Start of Block
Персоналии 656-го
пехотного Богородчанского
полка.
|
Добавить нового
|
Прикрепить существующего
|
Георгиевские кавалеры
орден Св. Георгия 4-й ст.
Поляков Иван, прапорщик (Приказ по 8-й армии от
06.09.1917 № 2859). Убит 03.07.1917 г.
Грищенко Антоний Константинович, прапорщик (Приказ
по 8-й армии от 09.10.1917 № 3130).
End of Block
What you need to do → Read through the listing and copy each line in which the word "прапорщик" occurs.

Task solution →
Поляков Иван, прапорщик (Приказ по 8-й армии от
Грищенко Антоний Константинович, прапорщик (Приказ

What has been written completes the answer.